■ Exercise instructions
Please output the full passage on combining BM25 with vector search, word for word.

Combine lexical BM25 with dense vector search to recover the queries each method misses on its own and boost RAG retrieval quality.

·4 min read · By Codeloom
Intermediate 10 min read

What you'll learn

  • Why pure vector search misses keyword queries
  • How BM25 ranks documents using term statistics
  • Score fusion with reciprocal rank fusion (RRF)
  • When hybrid helps and when it adds noise
  • Tuning weights between lexical and semantic

Prerequisites

  • Familiar with how APIs work

What and Why

Dense vector search is brilliant at “what does this mean?” queries. It struggles with exact-match queries: product SKUs, error codes, function names, rare acronyms, and any token the embedding model has not seen often. BM25, a classic lexical scorer, handles these effortlessly because it matches words directly.

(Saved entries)
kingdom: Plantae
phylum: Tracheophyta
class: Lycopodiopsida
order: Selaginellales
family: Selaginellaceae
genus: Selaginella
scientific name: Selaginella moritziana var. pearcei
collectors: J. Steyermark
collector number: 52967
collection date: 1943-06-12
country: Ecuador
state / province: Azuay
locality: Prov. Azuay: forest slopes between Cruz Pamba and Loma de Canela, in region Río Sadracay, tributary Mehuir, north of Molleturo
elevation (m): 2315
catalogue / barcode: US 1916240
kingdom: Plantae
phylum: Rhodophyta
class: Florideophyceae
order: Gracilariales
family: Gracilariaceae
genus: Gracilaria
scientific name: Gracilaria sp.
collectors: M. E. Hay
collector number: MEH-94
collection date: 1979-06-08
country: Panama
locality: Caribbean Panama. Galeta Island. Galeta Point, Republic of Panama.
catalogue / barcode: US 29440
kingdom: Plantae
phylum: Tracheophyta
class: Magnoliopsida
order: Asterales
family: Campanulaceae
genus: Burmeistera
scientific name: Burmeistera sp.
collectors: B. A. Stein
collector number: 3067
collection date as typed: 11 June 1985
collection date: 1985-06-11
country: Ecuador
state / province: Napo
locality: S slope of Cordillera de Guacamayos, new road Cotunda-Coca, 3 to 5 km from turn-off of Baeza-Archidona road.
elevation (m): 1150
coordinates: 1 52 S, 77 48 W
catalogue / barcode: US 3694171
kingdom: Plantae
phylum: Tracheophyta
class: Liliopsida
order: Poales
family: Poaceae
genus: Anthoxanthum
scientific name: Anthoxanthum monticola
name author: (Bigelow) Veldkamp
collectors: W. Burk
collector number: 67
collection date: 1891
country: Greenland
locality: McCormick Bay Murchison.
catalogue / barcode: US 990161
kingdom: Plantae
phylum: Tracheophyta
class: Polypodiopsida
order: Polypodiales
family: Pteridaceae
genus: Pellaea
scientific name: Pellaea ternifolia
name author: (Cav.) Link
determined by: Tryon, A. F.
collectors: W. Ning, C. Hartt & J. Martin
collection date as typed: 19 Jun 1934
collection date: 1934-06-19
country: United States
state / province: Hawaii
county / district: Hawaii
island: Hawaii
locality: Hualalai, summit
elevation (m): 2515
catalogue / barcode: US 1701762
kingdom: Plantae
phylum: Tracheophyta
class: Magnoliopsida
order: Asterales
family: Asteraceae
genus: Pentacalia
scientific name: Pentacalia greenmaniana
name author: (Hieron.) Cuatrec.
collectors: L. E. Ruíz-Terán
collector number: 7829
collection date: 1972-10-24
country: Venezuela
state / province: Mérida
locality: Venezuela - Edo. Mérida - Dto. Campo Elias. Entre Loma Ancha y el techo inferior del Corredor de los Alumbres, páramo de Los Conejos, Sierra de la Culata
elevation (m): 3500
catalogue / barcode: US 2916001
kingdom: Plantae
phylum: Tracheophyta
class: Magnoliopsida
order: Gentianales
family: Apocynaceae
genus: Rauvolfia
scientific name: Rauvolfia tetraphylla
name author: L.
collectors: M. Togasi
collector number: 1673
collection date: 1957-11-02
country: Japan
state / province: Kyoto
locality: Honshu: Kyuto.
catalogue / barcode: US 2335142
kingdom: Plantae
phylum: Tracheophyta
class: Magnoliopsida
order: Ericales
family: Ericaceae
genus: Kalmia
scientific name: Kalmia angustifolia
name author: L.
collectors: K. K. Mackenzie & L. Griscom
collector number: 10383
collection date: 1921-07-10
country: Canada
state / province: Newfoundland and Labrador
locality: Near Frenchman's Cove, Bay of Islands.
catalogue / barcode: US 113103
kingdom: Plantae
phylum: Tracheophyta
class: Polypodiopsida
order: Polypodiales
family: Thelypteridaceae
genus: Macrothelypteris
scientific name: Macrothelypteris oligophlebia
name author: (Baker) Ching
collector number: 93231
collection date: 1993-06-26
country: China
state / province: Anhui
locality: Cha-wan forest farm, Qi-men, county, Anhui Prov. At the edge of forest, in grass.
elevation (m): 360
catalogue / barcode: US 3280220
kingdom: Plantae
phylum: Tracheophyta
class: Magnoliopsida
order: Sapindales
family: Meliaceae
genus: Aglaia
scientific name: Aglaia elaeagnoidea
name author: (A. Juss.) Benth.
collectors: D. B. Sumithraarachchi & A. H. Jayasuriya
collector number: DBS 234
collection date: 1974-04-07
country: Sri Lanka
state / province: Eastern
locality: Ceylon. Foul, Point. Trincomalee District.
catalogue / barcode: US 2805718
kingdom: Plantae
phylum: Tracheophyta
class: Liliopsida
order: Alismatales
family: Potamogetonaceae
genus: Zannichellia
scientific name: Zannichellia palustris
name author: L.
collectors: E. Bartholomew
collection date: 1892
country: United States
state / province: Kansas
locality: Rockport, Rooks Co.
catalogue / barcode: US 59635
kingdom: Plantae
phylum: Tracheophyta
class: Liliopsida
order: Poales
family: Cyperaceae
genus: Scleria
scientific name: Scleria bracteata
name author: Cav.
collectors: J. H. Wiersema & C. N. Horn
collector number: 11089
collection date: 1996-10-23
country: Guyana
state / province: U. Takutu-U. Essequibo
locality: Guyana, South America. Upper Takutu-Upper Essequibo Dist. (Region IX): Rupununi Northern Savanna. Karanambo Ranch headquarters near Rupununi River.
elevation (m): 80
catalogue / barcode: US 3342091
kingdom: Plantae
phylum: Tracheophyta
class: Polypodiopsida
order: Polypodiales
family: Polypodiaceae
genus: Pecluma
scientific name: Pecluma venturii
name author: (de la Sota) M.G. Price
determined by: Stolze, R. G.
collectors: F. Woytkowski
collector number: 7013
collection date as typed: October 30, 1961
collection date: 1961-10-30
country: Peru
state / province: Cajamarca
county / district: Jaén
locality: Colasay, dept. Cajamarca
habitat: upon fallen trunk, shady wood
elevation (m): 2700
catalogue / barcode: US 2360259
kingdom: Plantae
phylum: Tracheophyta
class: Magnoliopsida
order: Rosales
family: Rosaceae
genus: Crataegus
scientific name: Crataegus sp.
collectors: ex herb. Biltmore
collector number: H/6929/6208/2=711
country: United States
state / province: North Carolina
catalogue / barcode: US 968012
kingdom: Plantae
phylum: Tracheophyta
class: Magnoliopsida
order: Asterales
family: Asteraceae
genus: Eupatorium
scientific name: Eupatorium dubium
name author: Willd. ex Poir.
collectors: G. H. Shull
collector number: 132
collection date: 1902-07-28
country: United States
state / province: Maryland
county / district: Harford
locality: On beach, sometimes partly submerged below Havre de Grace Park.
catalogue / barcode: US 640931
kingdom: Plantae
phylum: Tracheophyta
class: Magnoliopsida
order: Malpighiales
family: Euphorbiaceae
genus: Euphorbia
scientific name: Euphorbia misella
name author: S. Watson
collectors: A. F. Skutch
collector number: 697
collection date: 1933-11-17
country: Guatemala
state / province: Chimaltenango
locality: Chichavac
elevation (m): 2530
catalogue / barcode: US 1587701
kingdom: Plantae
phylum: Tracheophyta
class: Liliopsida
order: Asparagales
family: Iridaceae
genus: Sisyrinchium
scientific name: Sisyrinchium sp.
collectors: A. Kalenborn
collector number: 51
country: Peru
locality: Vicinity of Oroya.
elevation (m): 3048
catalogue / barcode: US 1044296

■ Final result
Combine lexical BM25 with dense vector search to recover the queries each method misses on its own and boost RAG retrieval quality.

·4 min read · By Codeloom
Intermediate 10 min read

What you'll learn

  • Why pure vector search misses keyword queries
  • How BM25 ranks documents using term statistics
  • Score fusion with reciprocal rank fusion (RRF)
  • When hybrid helps and when it adds noise
  • Tuning weights between lexical and semantic

Prerequisites

  • Familiar with how APIs work

What and Why

Dense vector search is brilliant at “what does this mean?” queries. It struggles with exact-match queries: product SKUs, error codes, function names, rare acronyms, and any token the embedding model has not seen often. BM25, a classic lexical scorer, handles these effortlessly because it matches words directly.